La lumière s’éteint. Le courant est de nouveau coupé.

La nourriture ! Il se précipite vers le congélateur. Une grande flaque d’eau s’est répandue sur le sol. À l’intérieur, beaucoup de choses à jeter. Mais au moins ce soir il pourra se faire un véritable festin. Il saisit une lampe torche dans une corbeille près de l’entrée et se dirige dans la cave. Il n’aime pas y aller, les enfants non plus et Karine encore moins. Du coup, les araignées sont ici les reines. Les toiles s’étendent à perte de vue. Il doit se trouver sur la gauche. John soulève un carton de poussière, pousse un vieux skateboard qu’il a dû utiliser deux ou trois fois dans sa jeunesse, fait maladroitement tomber une lampe à pétrole qui se brise au sol. Après dix minutes de recherches, c’est finalement dans un carton, sur la droite qu’il parvient à trouver un vieux réchaud à gaz. Il secoue la bouteille. Miracle, elle n’est pas complètement vide.

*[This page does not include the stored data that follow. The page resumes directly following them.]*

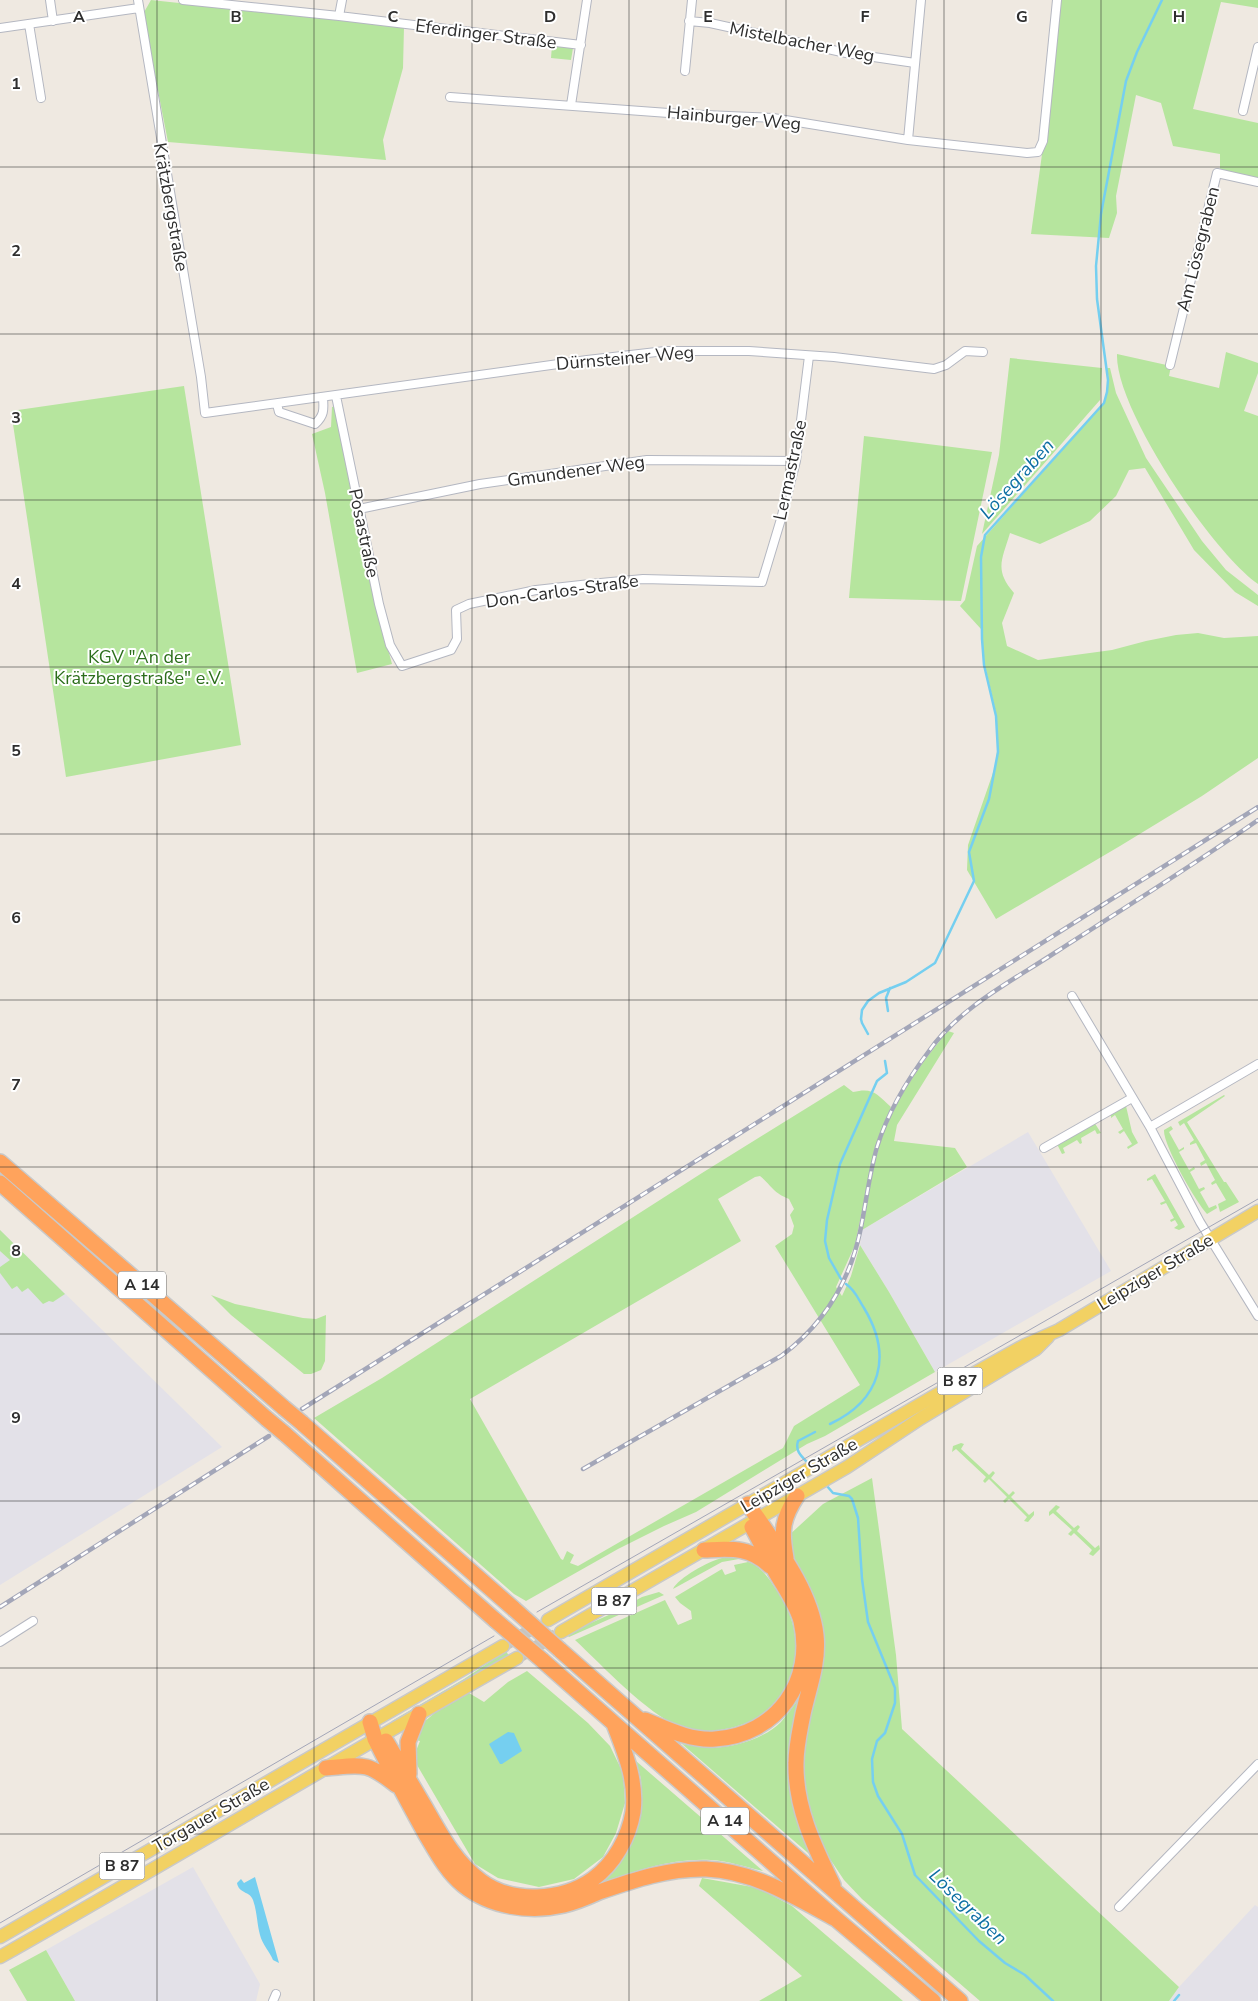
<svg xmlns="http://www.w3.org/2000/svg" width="1258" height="2001" font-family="'Nunito Sans',sans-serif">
  <rect width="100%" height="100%" fill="#efe9e1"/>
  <path fill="#e3e1e8" d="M1028,1132L1111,1271L935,1372L889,1292L860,1245L862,1230Z
    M0,1230L222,1447L0,1585Z
    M193,1867L260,1984L256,2001H75L46,1950Z
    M1255,1905L1258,1907V2001H1169L1179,1987Z"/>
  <path fill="#b6e59e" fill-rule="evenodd" d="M151,0L404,27L403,68L383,140L386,160L168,142L143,14Z
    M1060,0H1258V8L1221,2L1193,109L1258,123V183L1220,176V154L1173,146L1161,103L1136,95L1116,196L1117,213L1109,238L1031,234L1043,147Z
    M552,45L573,48L571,60L551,58Z
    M1226,352L1258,363V373L1244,411L1258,416V584C1213,553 1115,409 1117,354L1171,366L1169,376L1219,388Z
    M1010,358L1102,368L1100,400L982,534L999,455Z
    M1107,368H1110L1116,393L1146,458L1202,541L1226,570L1258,595V606L1235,592L1194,550L1145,468L1129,470L1116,496L1090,521L1040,544L1010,533C1002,560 994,570 1014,593L1002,623L1007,646L1038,660L1112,650L1146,641L1176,635L1198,633L1224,638L1258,636V758L1202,796L1120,846L996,919L967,870L968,845L996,764L998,737L996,713L984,661L981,629L960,606L965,600L977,546L1104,403L1109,380Z
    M184,386L241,745L66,777L11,411Z
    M336,406L363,556L392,664L357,673L325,493L312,434L331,427L332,407Z
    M864,436L992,452L961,601L849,598Z
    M948,1031L954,1033L897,1125L894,1141L955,1148L967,1167L862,1230C868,1203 871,1174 879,1147C892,1105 919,1065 948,1031Z
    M844,1085L853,1092C873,1087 877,1094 891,1107L875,1147L855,1245L836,1287L842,1296L851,1276L860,1245L889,1292L935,1372L825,1436L807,1444L696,1512L664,1526L618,1549L526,1601L514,1594L314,1418L382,1378L702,1173ZM760,1176C773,1187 772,1192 789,1199L794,1209L790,1215L794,1226L792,1234L775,1246L860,1385L794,1426L783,1448L578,1566L570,1563L574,1555L567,1551L563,1560L561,1559L470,1399L741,1241L718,1199L755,1177Z
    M1224,1095L1225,1096L1187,1122L1224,1182H1226L1239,1202L1220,1212L1218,1204L1226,1200L1216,1183L1212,1185L1211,1183L1215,1180L1206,1163L1201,1166L1200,1163L1205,1160L1196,1143L1190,1145V1143L1194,1140L1184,1123L1180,1126L1178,1122Z
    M1123,1106H1126L1132,1132L1138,1143L1128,1149L1127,1147L1132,1144L1124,1131L1120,1134L1118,1132L1123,1129L1115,1115L1111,1118V1112Z
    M1094,1122L1101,1133L1097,1134L1095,1130L1081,1138L1082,1143L1080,1144L1077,1140L1063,1148L1065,1153L1062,1154L1057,1144Z
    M1171,1126L1173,1129L1169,1132L1179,1150L1184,1147V1149L1179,1152L1189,1170L1194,1167L1195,1169L1190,1172L1199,1189L1204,1187L1205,1189L1200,1192L1209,1208L1216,1205L1217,1208L1207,1214C1196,1202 1163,1145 1164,1130Z
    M1155,1174L1185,1227L1179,1230L1174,1228L1178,1225L1175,1220L1171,1222L1170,1220L1174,1218L1166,1203L1161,1205L1160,1203L1165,1201L1152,1179L1147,1181V1179Z
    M0,1230L65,1294L53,1302L49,1301L43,1304L28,1288L22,1292L17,1286L12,1289L0,1273V1267L10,1260L0,1251Z
    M211,1295L235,1304L303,1318L316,1319L326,1315L325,1361L321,1370L311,1374H304L231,1315Z
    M961,1443L964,1444L961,1449L989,1475L993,1471L995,1473L991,1478L1009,1495L1013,1491L1015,1493L1011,1497L1029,1515L1034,1511V1515L1028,1522L1024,1521L1027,1517L1009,1499L1005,1503L1003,1501L1007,1497L989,1479L985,1483L983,1481L986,1477L956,1449L952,1452L953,1446Z
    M872,1478L896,1655L902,1729L1179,1987L1169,2001H980L862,1899L844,1880L820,1844L801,1781L816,1611L812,1593L791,1554L787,1537L823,1504Z
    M1056,1505L1060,1507L1056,1511L1074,1528L1078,1525L1080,1527L1077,1531L1095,1548L1099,1545L1100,1549L1093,1556L1089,1554L1092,1550L1074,1533L1071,1536L1068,1534L1072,1530L1053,1513L1049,1516V1512Z
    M741,1556L739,1559L722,1562L673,1589C678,1578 709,1561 722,1558C728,1556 735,1556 741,1556Z
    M748,1562C758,1564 768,1577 773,1585C816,1639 797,1717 725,1729C710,1732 695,1733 680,1727C646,1713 603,1666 575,1640L665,1600L678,1625L692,1619L691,1611L680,1603L675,1597L722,1569L725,1575L736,1571L734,1565Z
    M659,1592L664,1595L569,1637L566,1634L611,1614L642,1597Z
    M506,1651L509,1656L391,1724L392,1721L464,1679Z
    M527,1671L588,1723L610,1746L623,1773L625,1803L616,1833L603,1857L574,1879L539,1887L498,1878L475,1864L417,1765L416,1751L420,1741L413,1739L424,1722L437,1711L469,1693L484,1702L508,1682Z
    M800,1697C797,1724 791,1751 790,1778C789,1806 802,1835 815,1859L682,1744C691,1745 700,1747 709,1748C733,1748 764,1739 781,1722C788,1714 794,1705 800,1697Z
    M636,1761L763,1871C746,1867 728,1861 711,1860C672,1858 633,1871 598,1885L597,1882L620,1863L636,1831L642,1802L641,1779Z
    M702,1878L758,1888L792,1906L903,2001H759L802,1976L699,1886Z
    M46,1950L75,2001H27L9,1970Z"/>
  <path fill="#75cff0" d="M508,1732L514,1733L522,1751L502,1764H500L489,1744Z
    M255,1877L279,1963L273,1960C270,1952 262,1944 260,1935C257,1924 257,1911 253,1900C250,1891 239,1894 237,1883L241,1879L244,1883Z"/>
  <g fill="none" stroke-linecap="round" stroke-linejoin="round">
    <path stroke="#75cff0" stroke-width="2.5" d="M888,1011L886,998L890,988
      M868,1034L862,1023L861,1019L862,1010L868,1001L879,993L906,982L935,963L974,881L969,852L989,799L998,752L996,716L984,665L982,639L981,557L985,535L1104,403L1107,392L1108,380L1097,299L1096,266L1101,214L1126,81L1137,52L1162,0
      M841,1279L829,1258L825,1241L827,1220L840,1164L877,1081L887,1073L885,1061
      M830,1424C881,1400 893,1356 864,1308C858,1299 856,1291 846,1284
      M808,1463C801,1456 795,1451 798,1441L815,1432
      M827,1486L833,1493L849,1496L852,1499L858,1518L862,1579L868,1622L895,1688V1703L885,1733L877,1741L872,1759L873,1782L878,1796L902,1834L915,1875L979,1941L1005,1963L1025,1975L1053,2001
      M1174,2001L1179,1995"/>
    <path stroke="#c8c4bd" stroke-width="12" stroke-dasharray="12 6" stroke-linecap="butt" d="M503,1646L541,1624
      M517,1658L556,1635"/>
    <defs>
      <path id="minor" d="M50,0L53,21
        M138,0L201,377L205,413L587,360L665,351H749L834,357L934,369L946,365L965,351L983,352
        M183,0L339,16L581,45
        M339,16L342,0
        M689,21L710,23L846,53L915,63
        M29,24L41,98
        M0,28L139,8
        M685,71L692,0
        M450,97L682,114L773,118L908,140L921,0
        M571,105L587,0
        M1243,111L1258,47
        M908,140L1027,153L1038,152L1043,141L1057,0
        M1170,365L1217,173L1258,182
        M336,396L379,604L390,645L402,666L451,650L457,639L456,610L469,604L536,590L590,584L643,579L762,582L781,519L796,461L809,356
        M277,404L279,412L315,424C324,416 324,410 323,398
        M359,509L480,484L647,460L796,461
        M1072,996L1150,1127L1200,1222L1258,1316
        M1150,1127L1258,1064
        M1044,1148L1132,1098
        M0,1642L33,1621
        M1119,1907L1258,1764
        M273,2001L276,1994"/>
      <path id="primary" d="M548,1620L955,1384L1025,1345L1059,1330L1258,1211
        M561,1632L847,1467L921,1418L1036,1349L1048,1337
        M0,1937L503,1646
        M0,1957C173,1859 344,1756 517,1658"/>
      <path id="motorway" d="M0,1162L284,1408
        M0,1183L267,1419
        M302,1423L514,1609
        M285,1434L495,1620
        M748,1504C773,1542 811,1589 816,1635C819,1663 809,1687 803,1714C800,1730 796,1746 796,1763C795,1807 814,1846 833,1885
        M704,1550C730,1549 749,1546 770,1566
        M786,1558C781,1531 782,1519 797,1496
        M560,1650L960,2001
        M542,1660L836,1919L933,2001
        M645,1720C667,1729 691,1741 715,1739C777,1735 815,1681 801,1621C796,1603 784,1587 775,1571C767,1556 760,1541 752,1527
        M370,1722L375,1739C391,1771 408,1802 425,1833C436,1851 446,1871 463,1885C490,1907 530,1913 564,1905C576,1902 588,1897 599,1892C634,1880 669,1868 706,1869C754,1871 795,1897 836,1919
        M386,1741C399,1763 412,1785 425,1807C441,1835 455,1862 481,1881C512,1904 562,1901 593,1879C614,1864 629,1837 633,1812C637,1781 625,1753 614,1724
        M326,1768C362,1765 366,1761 396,1785
        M409,1774L408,1742L419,1714"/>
    </defs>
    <use href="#minor" stroke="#b4b7c1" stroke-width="10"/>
    <use href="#primary" stroke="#c9c9c9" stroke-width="15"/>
    <use href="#motorway" stroke="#c9c9c9" stroke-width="18"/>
    <use href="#minor" stroke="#fff" stroke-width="8"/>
    <use href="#primary" stroke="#f2d163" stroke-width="12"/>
    <use href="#motorway" stroke="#ffa35c" stroke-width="15"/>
    <path stroke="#a3a6b8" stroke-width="1" d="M537,1612L1258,1199
      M0,1923L494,1636"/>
    <defs>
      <path id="rail" d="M302,1409L1258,807
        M583,1469L781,1356C823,1325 849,1283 860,1232C866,1204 869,1175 877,1147C888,1112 907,1080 929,1051C960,1007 1012,981 1056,952C1124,908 1192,866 1258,820
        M0,1607L269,1436"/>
    </defs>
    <use href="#rail" stroke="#a3a6b8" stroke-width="4.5"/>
    <use href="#rail" stroke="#fff" stroke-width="2.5" stroke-dasharray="8" stroke-linecap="butt"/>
    <defs>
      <path id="motorway-bridge" d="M284,1408L302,1423
        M267,1419L285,1434
        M514,1609L560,1650
        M495,1620L542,1660"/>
    </defs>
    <use href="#motorway-bridge" stroke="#c9c9c9" stroke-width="18" stroke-linecap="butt"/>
    <use href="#motorway-bridge" stroke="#ffa35c" stroke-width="15"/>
  </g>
  <path fill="none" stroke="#2e2e2e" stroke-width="1" stroke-opacity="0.55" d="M157,0V2001M314,0V2001M472,0V2001M629,0V2001M786,0V2001M944,0V2001M1101,0V2001M0,167H1258M0,334H1258M0,500H1258M0,667H1258M0,834H1258M0,1000H1258M0,1167H1258M0,1334H1258M0,1501H1258M0,1668H1258M0,1834H1258"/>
  <g text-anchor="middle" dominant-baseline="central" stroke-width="4" stroke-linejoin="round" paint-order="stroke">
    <g fill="#fff" stroke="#6d6d6d" stroke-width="1">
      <rect x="118" y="1271.5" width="48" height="27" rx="4"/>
      <rect x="937.5" y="1367.5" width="45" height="27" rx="4"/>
      <rect x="591.5" y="1587.5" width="45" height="27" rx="4"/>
      <rect x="701" y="1807.5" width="48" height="27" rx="4"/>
      <rect x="99.5" y="1852.5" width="45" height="27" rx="4"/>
    </g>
    <g font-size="16" font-weight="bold" fill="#2e2e2e">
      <text x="142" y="1285">A 14</text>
      <text x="960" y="1381">B 87</text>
      <text x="614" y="1601">B 87</text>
      <text x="725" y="1821">A 14</text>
      <text x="122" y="1866">B 87</text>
    </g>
    <g font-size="18" fill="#2e2e2e" stroke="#fff">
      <text transform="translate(486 34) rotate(7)">Eferdinger Straße</text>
      <text transform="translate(802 42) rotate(11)">Mistelbacher Weg</text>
      <text transform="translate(734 118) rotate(5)">Hainburger Weg</text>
      <text transform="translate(171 207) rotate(80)">Krätzbergstraße</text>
      <text transform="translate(1198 249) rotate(-76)">Am Lösegraben</text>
      <text transform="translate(625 358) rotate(-5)">Dürnsteiner Weg</text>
      <text transform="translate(790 470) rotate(-78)">Lermastraße</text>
      <text transform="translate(576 471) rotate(-8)">Gmundener Weg</text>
      <text transform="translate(364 533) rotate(78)">Posastraße</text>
      <text transform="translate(562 591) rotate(-8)">Don-Carlos-Straße</text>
      <text transform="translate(1155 1272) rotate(-31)">Leipziger Straße</text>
      <text transform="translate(799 1475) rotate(-30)">Leipziger Straße</text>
      <text transform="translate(211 1815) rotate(-30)">Torgauer Straße</text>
    </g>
    <g font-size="18" fill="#2c6e1b" stroke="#fff">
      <text x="139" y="657">KGV "An der<tspan x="139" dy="21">Krätzbergstraße" e.V.</tspan></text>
    </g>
    <g font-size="19" font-style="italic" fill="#0d6fa3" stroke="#fff">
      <text transform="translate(1017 479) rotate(-48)">Lösegraben</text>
      <text transform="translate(968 1907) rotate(44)">Lösegraben</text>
    </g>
  </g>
  <g font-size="16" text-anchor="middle" font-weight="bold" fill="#2e2e2e" stroke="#fff" stroke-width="4" stroke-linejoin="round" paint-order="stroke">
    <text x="79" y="22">A</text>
    <text x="236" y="22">B</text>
    <text x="393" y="22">C</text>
    <text x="550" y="22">D</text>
    <text x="708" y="22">E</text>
    <text x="865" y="22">F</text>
    <text x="1022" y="22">G</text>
    <text x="1179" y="22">H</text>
    <text x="16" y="89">1</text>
    <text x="16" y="256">2</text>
    <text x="16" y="423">3</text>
    <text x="16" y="589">4</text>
    <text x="16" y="756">5</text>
    <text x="16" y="923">6</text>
    <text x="16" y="1090">7</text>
    <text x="16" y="1256">8</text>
    <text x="16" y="1423">9</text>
  </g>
</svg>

La soirée se déroule à la lueur d’une bougie, avec de la dinde farcie aux marrons, restes de noël dernier, quelques haricots verts décongelés et une soupe de glace en dessert, comme une glace, mais liquide et chaud. Si pour demain midi son repas est déjà prêt, il va quand même falloir qu’il vide le congélateur et le réfrigérateur complètement. Dans le cas contraire Karine lui passera un savon à leur retour. Quand ils reviendront.

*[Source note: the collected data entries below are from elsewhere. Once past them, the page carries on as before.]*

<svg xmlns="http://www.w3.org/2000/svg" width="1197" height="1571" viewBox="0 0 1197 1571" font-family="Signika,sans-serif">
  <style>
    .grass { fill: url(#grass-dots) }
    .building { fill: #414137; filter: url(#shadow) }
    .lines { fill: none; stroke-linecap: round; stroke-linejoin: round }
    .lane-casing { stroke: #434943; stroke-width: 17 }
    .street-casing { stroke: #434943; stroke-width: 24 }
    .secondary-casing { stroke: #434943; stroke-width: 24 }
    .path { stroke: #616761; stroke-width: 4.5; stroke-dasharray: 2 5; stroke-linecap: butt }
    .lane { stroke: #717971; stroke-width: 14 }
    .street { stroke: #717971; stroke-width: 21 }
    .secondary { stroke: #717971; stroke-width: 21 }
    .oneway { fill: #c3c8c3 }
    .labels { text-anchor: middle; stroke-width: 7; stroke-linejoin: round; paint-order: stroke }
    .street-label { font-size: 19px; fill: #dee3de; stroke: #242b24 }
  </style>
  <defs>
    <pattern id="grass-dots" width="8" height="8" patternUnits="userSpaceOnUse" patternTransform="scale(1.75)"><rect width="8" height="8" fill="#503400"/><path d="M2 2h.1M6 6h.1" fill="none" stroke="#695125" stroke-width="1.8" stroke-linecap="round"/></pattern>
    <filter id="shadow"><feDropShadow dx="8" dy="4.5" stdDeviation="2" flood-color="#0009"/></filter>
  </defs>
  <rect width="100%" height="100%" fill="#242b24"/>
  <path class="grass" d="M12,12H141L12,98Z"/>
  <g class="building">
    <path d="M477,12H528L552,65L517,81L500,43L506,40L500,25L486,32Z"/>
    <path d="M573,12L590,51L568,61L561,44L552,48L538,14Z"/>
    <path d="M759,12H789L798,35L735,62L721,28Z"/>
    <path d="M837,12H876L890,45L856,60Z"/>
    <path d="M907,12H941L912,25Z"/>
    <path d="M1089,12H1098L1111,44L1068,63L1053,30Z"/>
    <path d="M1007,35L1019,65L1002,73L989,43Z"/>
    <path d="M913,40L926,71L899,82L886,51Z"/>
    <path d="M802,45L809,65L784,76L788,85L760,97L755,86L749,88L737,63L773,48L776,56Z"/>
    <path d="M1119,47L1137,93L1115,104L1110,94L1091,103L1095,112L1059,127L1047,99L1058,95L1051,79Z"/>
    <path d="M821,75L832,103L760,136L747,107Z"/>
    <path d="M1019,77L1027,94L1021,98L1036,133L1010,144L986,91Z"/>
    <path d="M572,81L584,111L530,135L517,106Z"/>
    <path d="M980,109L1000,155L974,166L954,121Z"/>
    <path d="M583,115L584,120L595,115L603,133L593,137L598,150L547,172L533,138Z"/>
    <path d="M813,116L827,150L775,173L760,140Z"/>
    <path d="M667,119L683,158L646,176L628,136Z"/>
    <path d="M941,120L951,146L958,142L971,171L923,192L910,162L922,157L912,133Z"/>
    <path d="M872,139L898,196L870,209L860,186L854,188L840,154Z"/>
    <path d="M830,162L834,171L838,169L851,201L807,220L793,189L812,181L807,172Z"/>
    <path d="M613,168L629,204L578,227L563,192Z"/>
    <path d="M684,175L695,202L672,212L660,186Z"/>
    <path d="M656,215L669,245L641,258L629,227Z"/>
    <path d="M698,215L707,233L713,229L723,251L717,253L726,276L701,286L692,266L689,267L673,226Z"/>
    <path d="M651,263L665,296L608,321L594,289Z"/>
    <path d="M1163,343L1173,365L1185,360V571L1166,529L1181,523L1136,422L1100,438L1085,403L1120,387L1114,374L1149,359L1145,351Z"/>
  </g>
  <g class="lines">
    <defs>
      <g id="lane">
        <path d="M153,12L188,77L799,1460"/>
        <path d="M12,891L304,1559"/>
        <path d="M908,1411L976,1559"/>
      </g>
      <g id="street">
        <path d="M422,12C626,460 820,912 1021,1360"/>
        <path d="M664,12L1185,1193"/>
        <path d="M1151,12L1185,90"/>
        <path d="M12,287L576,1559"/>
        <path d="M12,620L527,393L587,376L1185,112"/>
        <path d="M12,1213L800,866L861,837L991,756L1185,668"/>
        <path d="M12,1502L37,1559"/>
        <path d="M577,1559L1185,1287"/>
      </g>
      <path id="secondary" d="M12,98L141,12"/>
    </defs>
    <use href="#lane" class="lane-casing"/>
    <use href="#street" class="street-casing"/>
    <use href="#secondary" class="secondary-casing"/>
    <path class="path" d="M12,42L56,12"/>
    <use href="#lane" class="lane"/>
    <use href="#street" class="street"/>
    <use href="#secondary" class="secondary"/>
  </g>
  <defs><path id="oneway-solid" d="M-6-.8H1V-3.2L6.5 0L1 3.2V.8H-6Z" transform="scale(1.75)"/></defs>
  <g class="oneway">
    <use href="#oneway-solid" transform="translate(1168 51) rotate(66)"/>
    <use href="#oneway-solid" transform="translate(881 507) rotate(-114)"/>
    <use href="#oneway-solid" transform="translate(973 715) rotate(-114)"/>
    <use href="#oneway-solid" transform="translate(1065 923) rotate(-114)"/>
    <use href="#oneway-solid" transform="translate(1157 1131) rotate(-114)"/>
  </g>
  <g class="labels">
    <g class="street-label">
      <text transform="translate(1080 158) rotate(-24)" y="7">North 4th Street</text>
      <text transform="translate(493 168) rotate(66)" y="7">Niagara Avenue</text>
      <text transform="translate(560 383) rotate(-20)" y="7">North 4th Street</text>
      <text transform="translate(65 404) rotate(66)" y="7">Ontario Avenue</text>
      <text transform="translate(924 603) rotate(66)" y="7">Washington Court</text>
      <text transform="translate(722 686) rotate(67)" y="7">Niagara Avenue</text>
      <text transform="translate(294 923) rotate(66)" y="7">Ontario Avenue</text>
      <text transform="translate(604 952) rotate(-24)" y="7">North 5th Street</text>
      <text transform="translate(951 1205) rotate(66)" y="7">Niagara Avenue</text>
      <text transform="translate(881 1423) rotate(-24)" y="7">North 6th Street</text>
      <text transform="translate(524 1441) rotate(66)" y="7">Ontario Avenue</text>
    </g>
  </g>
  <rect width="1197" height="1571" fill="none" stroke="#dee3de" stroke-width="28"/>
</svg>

Il range les couverts dans le lave-vaisselle. On ne sait jamais, si l’électricité revient, ce serait dommage de faire la vaisselle à la main. Puis à la lueur de sa bougie, il commence à rédiger sa liste de courses, en espérant que les magasins soient ouverts demain. Alors une bougie, une bouteille de gaz, des aliments non périssables et idéalement ne nécessitant pas d’être cuits.

À peine les paupières fermées, John s’endort. La fatigue provoquée par le stress a rapidement raison de ses dernières forces.